REQUIREMENTS:
Retype every line of the records below, keeping each word and spelling unchanged.

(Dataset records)
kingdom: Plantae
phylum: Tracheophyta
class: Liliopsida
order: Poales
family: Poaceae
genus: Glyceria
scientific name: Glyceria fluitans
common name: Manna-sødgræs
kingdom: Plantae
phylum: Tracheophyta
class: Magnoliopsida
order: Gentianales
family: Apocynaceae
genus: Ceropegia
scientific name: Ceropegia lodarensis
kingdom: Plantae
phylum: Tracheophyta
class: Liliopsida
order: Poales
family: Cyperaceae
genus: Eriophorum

ANSWER IN FULL:
kingdom: Plantae
phylum: Tracheophyta
class: Liliopsida
order: Poales
family: Poaceae
genus: Glyceria
scientific name: Glyceria fluitans
common name: Manna-sødgræs
kingdom: Plantae
phylum: Tracheophyta
class: Magnoliopsida
order: Gentianales
family: Apocynaceae
genus: Ceropegia
scientific name: Ceropegia lodarensis
kingdom: Plantae
phylum: Tracheophyta
class: Liliopsida
order: Poales
family: Cyperaceae
genus: Eriophorum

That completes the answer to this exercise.